Invited Talks

Nadia Heninger is an associate professor in Computer Science and Engineering at the University of California, San Diego. Her research focuses on applied cryptography and security, particularly cryptanalysis of public-key cryptography in practice. She is the recipient of a 2017 NSF CAREER award, and her research has won best paper awards at CCS 2016, CCS 2015, Usenix Security 2012, and a best student paper award at Usenix Security 2008. Previously, she was an assistant professor at the University of Pennsylvania. She received her Ph.D. in computer science in 2011 from Princeton and spent time as a postdoc at UC San Diego and Microsoft Research New England.

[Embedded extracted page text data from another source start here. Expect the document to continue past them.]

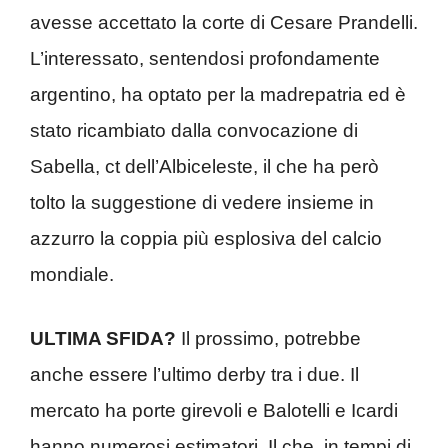
avesse accettato la corte di Cesare Prandelli.
L’interessato, sentendosi profondamente
argentino, ha optato per la madrepatria ed è
stato ricambiato dalla convocazione di
Sabella, ct dell’Albiceleste, il che ha però
tolto la suggestione di vedere insieme in
azzurro la coppia più esplosiva del calcio
mondiale.
ULTIMA SFIDA?
Il prossimo, potrebbe
anche essere l’ultimo derby tra i due. Il
mercato ha porte girevoli e Balotelli e Icardi
hanno numerosi estimatori. Il che, in tempi di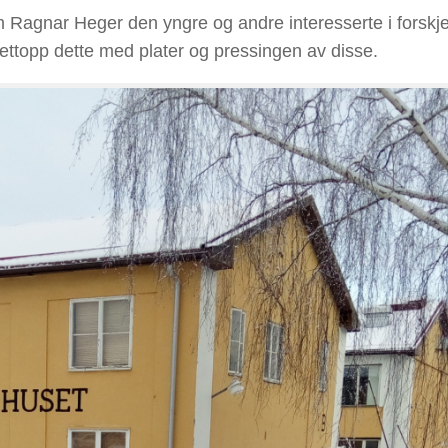
m Ragnar Heger den yngre og andre interesserte i forskje
ttopp dette med plater og pressingen av disse.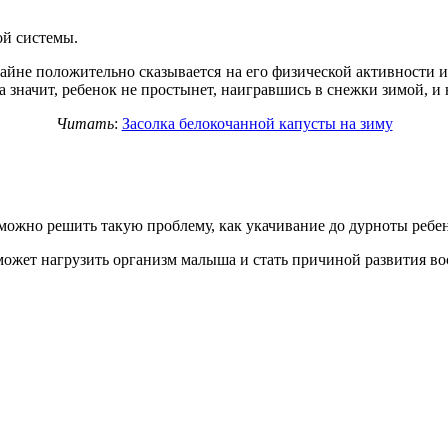
ой системы.
 крайне положительно сказывается на его физической активности 
 значит, ребенок не простынет, наигравшись в снежки зимой, и н
Читать
:
Засолка белокочанной капусты на зиму
можно решить такую проблему, как укачивание до дурноты ребен
может нагрузить организм малыша и стать причиной развития во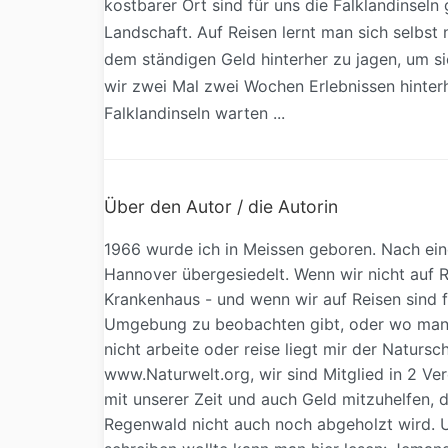
kostbarer Ort sind für uns die Falklandinsel
Landschaft. Auf Reisen lernt man sich selbst
dem ständigen Geld hinterher zu jagen, um si
wir zwei Mal zwei Wochen Erlebnissen hinterh
Falklandinseln warten ...
Über den Autor / die Autorin
1966 wurde ich in Meissen geboren. Nach ein
Hannover übergesiedelt. Wenn wir nicht auf Re
Krankenhaus - und wenn wir auf Reisen sind fi
Umgebung zu beobachten gibt, oder wo man 
nicht arbeite oder reise liegt mir der Natursc
www.Naturwelt.org, wir sind Mitglied in 2 Ver
mit unserer Zeit und auch Geld mitzuhelfen, 
Regenwald nicht auch noch abgeholzt wird. U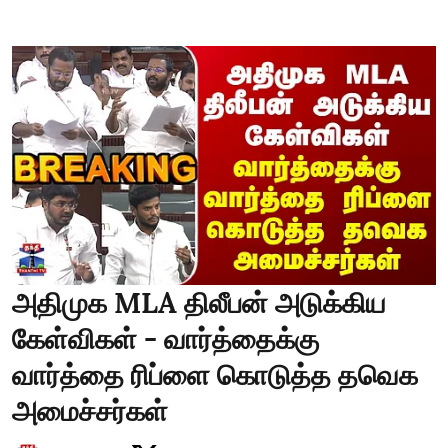
அதிமுக MLA திலீபன் அடுக்கிய
கேள்விகள் - வார்த்தைக்கு
வார்த்தை ரிப்ளை கொடுத்த தவெக
அமைச்சர்கள்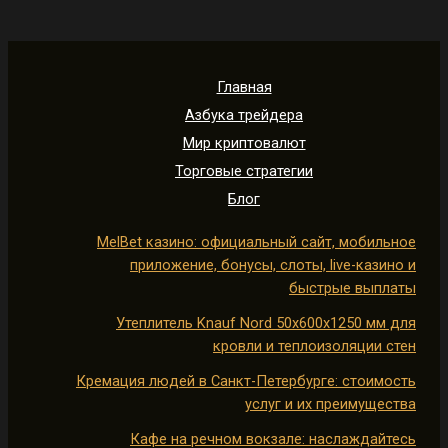
Главная
Азбука трейдера
Мир криптовалют
Торговые стратегии
Блог
MelBet казино: официальный сайт, мобильное
приложение, бонусы, слоты, live-казино и
быстрые выплаты
Утеплитель Knauf Nord 50х600х1250 мм для
кровли и теплоизоляции стен
Кремация людей в Санкт-Петербурге: стоимость
услуг и их преимущества
Кафе на речном вокзале: наслаждайтесь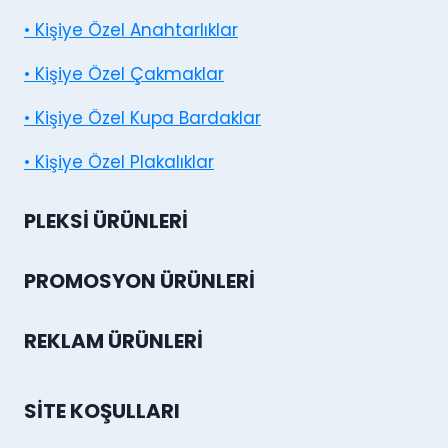
• Kişiye Özel Anahtarlıklar
• Kişiye Özel Çakmaklar
• Kişiye Özel Kupa Bardaklar
• Kişiye Özel Plakalıklar
PLEKSI ÜRÜNLERI
PROMOSYON ÜRÜNLERI
REKLAM ÜRÜNLERI
SITE KOŞULLARI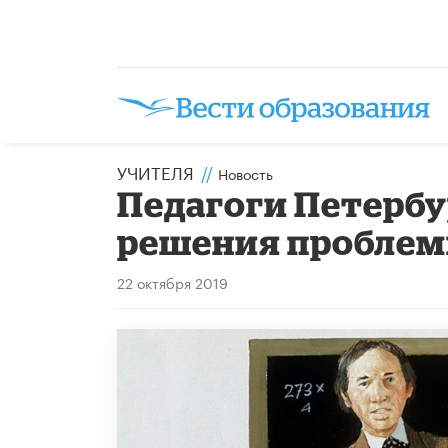
УЧИТЕЛЯ
//
Новость
Педагоги Петербу
решения проблем
22 октября 2019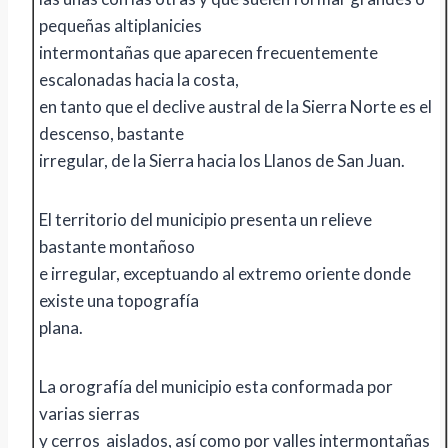
pequeñas altiplanicies
intermontañas que aparecen frecuentemente
escalonadas hacia la costa,
en tanto que el declive austral de la Sierra Norte es el
descenso, bastante
irregular, de la Sierra hacia los Llanos de San Juan.
El territorio del municipio presenta un relieve
bastante montañoso
e irregular, exceptuando al extremo oriente donde
existe una topografía
plana.
La orografía del municipio esta conformada por
varias sierras
y cerros aislados, así como por valles intermontañas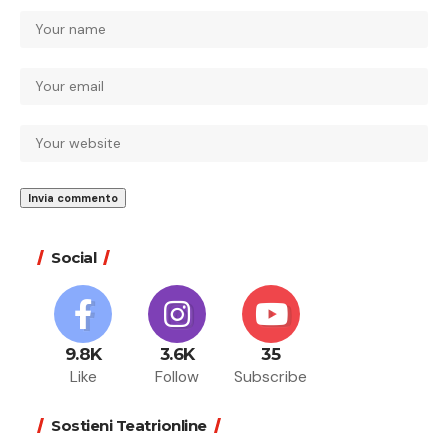
Social
9.8K
3.6K
35
Like
Follow
Subscribe
Sostieni Teatrionline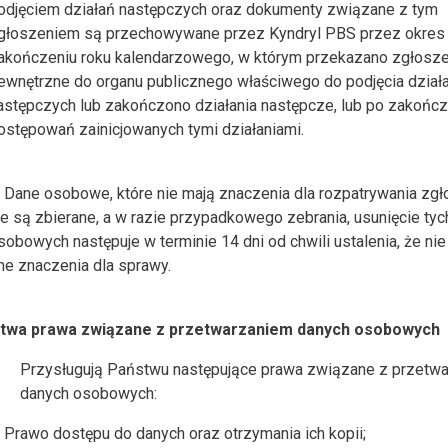
odjęciem działań następczych oraz dokumenty związane z tym
głoszeniem są przechowywane przez Kyndryl PBS przez okres 3
akończeniu roku kalendarzowego, w którym przekazano zgłosze
ewnętrzne do organu publicznego właściwego do podjęcia dział
astępczych lub zakończono działania następcze, lub po zakończ
ostępowań zainicjowanych tymi działaniami.
Dane osobowe, które nie mają znaczenia dla rozpatrywania zgł
ie są zbierane, a w razie przypadkowego zebrania, usunięcie ty
sobowych następuje w terminie 14 dni od chwili ustalenia, że nie
ne znaczenia dla sprawy.
stwa prawa związane z przetwarzaniem danych osobowych
Przysługują Państwu następujące prawa związane z przetw
danych osobowych:
Prawo dostępu do danych oraz otrzymania ich kopii;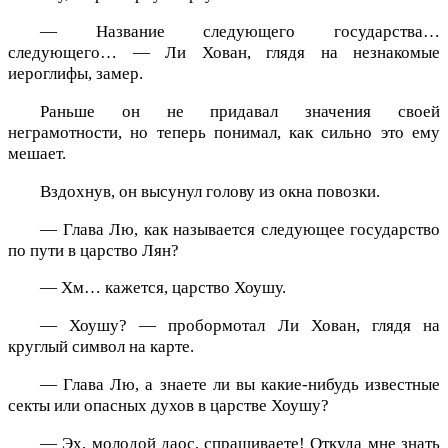
— Название следующего государства…
следующего… — Ли Хован, глядя на незнакомые
иероглифы, замер.
Раньше он не придавал значения своей
неграмотности, но теперь понимал, как сильно это ему
мешает.
Вздохнув, он высунул голову из окна повозки.
— Глава Лю, как называется следующее государство
по пути в царство Лян?
— Хм… кажется, царство Хоушу.
— Хоушу? — пробормотал Ли Хован, глядя на
круглый символ на карте.
— Глава Лю, а знаете ли вы какие-нибудь известные
секты или опасных духов в царстве Хоушу?
— Эх, молодой даос, спрашиваете! Откуда мне знать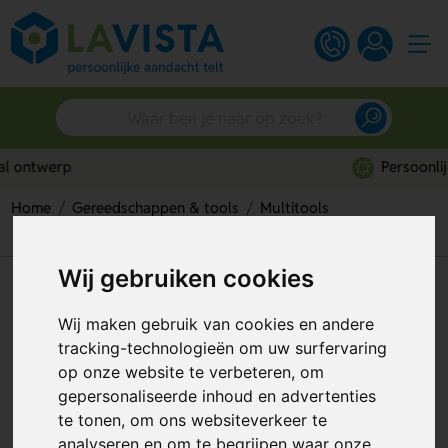
Persoonlijk advies
Home
Gereedschappen & tools
Multitools
Goedkope multitools
Blauden Multitool
Wij gebruiken cookies
Blauden Multitool
Wij maken gebruik van cookies en andere
Artikelnummer:
132259
tracking-technologieën om uw surfervaring
op onze website te verbeteren, om
gepersonaliseerde inhoud en advertenties
te tonen, om ons websiteverkeer te
analyseren en om te begrijpen waar onze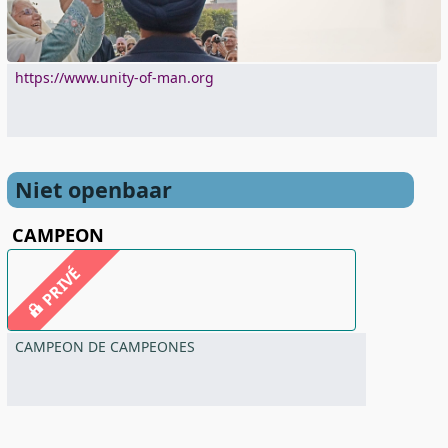
https://www.unity-of-man.org
Niet openbaar
CAMPEON
PRIVÉ
CAMPEON DE CAMPEONES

Benjamin Wesolowski is a CNRS researcher at the Institut de Mathématiques de Bordeaux (IMB, France). His research focuses on cryptologic algorithms related to number theory and algebraic geometry. He has contributed to the design or cryptanalysis of schemes based on isogenies, lattices, and discrete logarithms in finite fields.

Benjamin obtained his PhD in 2018 at the École Polytechnique Fédérale de Lausanne (EPFL, Switzerland) on arithmetic and geometric structures in public key cryptography. He joined his current position after a post-doc at the Cryptology Group of the Centrum Wiskunde & Informatica (CWI, The Netherlands).


Wouter Castryck is currently working as a research expert in the research group COSIC of the Department of Electrical Engineering at KU Leuven. On a voluntary basis, he is also affiliated with the Department of Mathematics: Algebra and Geometry at Ghent University. His research interests include algebraic curves, curve-based cryptography, lattice-based cryptography, toric geometry, combinatorics of lattice polytopes.